- [EXERCISE DESCRIPTION]:
Begin at the line below that has "ring pip: (299, 117)" and stop after the line that has "pinky tip: (575, 251)". Please restate only those lines, word for word.

Named joint coordinates:
--- START ---

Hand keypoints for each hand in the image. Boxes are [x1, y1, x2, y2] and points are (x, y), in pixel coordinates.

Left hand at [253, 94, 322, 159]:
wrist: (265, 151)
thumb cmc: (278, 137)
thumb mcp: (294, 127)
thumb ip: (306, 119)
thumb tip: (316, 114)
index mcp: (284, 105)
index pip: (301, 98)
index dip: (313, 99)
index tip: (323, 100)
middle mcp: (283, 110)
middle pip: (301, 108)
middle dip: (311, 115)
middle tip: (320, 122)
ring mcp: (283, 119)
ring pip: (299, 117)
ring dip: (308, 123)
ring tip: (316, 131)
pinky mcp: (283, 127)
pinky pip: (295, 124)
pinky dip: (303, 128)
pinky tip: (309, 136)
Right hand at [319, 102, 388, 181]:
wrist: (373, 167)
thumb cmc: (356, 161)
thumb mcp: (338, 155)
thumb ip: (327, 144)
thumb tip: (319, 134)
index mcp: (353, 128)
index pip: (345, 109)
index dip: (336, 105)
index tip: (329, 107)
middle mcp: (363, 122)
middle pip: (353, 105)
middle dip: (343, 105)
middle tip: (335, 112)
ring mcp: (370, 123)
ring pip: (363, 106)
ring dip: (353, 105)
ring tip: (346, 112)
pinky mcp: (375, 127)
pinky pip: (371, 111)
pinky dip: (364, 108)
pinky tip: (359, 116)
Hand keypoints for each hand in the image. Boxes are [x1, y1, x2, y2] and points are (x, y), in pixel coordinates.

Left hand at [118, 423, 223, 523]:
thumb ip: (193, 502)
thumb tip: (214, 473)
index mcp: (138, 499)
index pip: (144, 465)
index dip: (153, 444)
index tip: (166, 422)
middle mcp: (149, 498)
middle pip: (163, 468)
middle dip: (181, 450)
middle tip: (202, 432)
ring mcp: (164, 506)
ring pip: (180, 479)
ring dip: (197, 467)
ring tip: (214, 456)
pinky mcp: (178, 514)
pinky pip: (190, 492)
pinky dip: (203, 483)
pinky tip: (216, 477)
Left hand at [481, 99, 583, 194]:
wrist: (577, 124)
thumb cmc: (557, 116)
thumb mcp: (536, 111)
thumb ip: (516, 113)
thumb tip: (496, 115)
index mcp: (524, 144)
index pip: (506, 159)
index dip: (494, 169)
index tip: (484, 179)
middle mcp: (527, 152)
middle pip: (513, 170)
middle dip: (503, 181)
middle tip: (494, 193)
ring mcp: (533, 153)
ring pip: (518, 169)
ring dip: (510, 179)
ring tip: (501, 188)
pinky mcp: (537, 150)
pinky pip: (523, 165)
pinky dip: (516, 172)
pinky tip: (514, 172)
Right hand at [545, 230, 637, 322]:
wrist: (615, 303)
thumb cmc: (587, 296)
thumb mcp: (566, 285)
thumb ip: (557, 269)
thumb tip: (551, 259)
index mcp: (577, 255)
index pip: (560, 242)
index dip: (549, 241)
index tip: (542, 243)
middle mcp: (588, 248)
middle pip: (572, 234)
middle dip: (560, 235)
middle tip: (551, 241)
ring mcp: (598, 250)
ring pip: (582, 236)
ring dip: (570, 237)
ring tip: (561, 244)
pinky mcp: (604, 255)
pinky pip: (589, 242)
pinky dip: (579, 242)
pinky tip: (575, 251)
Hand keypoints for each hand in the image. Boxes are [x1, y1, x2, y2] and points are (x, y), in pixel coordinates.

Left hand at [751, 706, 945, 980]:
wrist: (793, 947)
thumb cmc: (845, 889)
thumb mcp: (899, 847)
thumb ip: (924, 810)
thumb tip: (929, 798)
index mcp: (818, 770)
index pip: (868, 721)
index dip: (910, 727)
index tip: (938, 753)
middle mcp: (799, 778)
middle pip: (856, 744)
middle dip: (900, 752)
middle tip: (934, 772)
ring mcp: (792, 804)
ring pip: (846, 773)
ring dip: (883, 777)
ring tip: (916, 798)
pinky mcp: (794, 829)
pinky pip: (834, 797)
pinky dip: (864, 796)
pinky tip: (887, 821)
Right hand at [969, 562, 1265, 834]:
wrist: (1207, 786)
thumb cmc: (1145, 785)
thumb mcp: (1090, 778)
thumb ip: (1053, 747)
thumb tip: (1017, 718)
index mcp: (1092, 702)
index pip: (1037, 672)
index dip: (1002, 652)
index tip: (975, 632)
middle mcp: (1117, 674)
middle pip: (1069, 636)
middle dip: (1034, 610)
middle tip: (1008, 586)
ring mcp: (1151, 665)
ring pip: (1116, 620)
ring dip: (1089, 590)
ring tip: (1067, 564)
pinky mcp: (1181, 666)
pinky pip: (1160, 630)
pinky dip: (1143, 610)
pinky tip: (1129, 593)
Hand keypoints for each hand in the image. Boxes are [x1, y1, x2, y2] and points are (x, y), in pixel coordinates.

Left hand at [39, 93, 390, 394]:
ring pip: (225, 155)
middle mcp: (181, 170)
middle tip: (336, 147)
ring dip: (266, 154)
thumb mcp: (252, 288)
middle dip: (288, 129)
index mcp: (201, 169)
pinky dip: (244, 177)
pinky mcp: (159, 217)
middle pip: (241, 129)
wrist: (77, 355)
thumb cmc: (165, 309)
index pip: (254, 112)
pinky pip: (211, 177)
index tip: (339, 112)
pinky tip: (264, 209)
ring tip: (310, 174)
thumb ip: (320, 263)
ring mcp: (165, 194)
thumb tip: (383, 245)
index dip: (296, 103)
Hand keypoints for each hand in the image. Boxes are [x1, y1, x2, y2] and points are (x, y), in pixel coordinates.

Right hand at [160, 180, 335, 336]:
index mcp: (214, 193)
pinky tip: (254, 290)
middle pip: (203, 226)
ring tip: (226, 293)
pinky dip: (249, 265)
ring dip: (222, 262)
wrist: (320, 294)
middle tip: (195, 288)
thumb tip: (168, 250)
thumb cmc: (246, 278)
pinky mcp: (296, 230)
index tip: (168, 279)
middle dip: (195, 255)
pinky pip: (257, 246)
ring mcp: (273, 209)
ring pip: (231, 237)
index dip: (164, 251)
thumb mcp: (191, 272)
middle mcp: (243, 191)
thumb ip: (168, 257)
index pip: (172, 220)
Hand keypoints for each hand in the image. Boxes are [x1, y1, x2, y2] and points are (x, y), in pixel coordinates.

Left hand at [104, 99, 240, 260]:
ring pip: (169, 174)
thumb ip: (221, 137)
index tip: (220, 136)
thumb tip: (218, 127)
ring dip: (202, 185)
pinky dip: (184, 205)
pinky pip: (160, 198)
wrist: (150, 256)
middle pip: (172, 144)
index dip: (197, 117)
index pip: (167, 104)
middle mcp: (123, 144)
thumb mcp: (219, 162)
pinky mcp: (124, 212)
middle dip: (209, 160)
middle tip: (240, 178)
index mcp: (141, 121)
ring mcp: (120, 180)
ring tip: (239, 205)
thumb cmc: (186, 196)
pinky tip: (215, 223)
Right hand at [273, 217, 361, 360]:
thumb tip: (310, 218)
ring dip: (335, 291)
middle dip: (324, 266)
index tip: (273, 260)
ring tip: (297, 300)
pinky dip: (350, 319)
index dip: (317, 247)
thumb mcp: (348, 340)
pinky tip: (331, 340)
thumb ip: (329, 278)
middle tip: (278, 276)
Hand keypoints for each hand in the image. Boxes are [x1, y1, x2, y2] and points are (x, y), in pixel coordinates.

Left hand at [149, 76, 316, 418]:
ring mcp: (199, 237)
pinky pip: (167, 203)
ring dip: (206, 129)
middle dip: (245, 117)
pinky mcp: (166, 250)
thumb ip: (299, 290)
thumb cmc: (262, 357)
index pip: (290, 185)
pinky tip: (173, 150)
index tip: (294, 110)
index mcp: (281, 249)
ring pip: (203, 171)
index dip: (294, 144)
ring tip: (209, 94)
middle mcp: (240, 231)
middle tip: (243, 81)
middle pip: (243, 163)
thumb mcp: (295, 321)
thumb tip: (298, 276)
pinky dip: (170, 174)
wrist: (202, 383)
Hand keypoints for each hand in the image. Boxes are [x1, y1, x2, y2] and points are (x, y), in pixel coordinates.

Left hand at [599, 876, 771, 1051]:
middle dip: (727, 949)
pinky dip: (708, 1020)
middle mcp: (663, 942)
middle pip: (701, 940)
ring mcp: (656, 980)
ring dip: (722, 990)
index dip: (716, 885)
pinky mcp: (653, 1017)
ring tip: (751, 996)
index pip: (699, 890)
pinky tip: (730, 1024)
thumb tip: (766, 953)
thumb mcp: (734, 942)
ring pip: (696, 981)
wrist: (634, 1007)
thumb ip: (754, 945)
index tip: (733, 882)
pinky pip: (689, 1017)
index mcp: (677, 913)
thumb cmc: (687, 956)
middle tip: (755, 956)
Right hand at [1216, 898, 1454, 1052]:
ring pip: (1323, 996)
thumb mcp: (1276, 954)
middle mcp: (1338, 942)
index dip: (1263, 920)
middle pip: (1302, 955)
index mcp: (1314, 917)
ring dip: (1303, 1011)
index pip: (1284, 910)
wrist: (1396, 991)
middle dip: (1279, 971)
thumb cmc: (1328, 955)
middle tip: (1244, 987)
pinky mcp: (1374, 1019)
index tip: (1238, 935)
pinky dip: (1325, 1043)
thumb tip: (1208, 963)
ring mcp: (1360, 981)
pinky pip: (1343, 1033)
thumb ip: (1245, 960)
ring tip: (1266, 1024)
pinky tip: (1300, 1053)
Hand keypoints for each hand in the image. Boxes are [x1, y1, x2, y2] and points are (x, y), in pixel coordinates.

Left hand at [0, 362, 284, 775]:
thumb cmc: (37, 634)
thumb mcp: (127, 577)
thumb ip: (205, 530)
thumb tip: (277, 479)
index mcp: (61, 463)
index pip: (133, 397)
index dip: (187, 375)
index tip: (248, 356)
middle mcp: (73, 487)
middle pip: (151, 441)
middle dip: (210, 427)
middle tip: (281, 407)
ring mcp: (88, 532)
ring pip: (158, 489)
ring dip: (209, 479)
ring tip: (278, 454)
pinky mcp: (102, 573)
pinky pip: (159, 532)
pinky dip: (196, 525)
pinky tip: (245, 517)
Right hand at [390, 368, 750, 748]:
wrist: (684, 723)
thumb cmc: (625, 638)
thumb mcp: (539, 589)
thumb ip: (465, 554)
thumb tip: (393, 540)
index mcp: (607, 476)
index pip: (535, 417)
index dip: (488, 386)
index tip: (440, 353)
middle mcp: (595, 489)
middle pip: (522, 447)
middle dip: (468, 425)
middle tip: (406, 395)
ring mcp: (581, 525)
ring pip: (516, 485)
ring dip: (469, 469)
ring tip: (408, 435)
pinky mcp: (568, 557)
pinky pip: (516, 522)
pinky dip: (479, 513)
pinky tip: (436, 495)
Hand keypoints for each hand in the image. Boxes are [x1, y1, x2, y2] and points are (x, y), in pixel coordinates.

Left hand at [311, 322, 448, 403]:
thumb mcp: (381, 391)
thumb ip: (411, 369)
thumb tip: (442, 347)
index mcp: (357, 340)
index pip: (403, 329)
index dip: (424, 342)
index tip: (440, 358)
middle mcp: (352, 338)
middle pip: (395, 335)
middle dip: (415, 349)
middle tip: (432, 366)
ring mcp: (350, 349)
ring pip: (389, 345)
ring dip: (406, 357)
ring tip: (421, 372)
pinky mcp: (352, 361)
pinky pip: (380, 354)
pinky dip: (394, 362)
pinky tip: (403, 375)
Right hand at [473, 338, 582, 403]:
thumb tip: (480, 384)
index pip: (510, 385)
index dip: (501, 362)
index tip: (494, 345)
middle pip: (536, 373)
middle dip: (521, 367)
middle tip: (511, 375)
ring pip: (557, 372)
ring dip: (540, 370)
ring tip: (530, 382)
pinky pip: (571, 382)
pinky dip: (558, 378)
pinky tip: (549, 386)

--- END ---

- [ANSWER BOX]:
ring pip: (299, 117)
ring dip: (308, 123)
ring tip: (316, 131)
pinky mcp: (283, 127)
pinky pip: (295, 124)
pinky dip: (303, 128)
pinky tip: (309, 136)
Right hand at [319, 102, 388, 181]:
wrist: (373, 167)
thumb cmc: (356, 161)
thumb mcp: (338, 155)
thumb ip: (327, 144)
thumb tip: (319, 134)
index mcp: (353, 128)
index pip: (345, 109)
index dip: (336, 105)
index tip: (329, 107)
middle mcp: (363, 122)
middle pip: (353, 105)
middle dip: (343, 105)
middle tip: (335, 112)
ring mcp: (370, 123)
ring pip: (363, 106)
ring dip: (353, 105)
ring tip: (346, 112)
pinky mcp: (375, 127)
pinky pip: (371, 111)
pinky dip: (364, 108)
pinky tip: (359, 116)
Hand keypoints for each hand in the image. Boxes are [x1, y1, x2, y2] and points are (x, y), in pixel coordinates.

Left hand at [118, 423, 223, 523]:
thumb ip: (193, 502)
thumb tip: (214, 473)
index mcp: (138, 499)
index pip: (144, 465)
index dip: (153, 444)
index tip: (166, 422)
middle mcp: (149, 498)
middle pip: (163, 468)
middle dip: (181, 450)
middle tip: (202, 432)
ring mcp: (164, 506)
ring pip: (180, 479)
ring dip: (197, 467)
ring tip: (214, 456)
pinky mcp: (178, 514)
pinky pip: (190, 492)
pinky dip: (203, 483)
pinky tip: (216, 477)
Left hand at [481, 99, 583, 194]:
wrist: (577, 124)
thumb cmc: (557, 116)
thumb mcp: (536, 111)
thumb ip: (516, 113)
thumb tip: (496, 115)
index mcp: (524, 144)
index pip: (506, 159)
index dip: (494, 169)
index tip: (484, 179)
middle mcp: (527, 152)
middle pip: (513, 170)
middle dip: (503, 181)
middle tip: (494, 193)
ring mcp: (533, 153)
ring pip: (518, 169)
ring dip: (510, 179)
ring tip: (501, 188)
pinky mcp: (537, 150)
pinky pip: (523, 165)
pinky dip: (516, 172)
pinky tip: (514, 172)
Right hand at [545, 230, 637, 322]:
wrist: (615, 303)
thumb cmc: (587, 296)
thumb mcp: (566, 285)
thumb ip: (557, 269)
thumb tip: (551, 259)
index mcp: (577, 255)
index pip: (560, 242)
index dip: (549, 241)
index tip: (542, 243)
middle mcp: (588, 248)
middle pip: (572, 234)
middle dip: (560, 235)
middle tip: (551, 241)
ring mcp: (598, 250)
ring pip: (582, 236)
ring dip: (570, 237)
ring tip: (561, 244)
pinky mcp: (604, 255)
pinky pip: (589, 242)
pinky dip: (579, 242)
pinky tip: (575, 251)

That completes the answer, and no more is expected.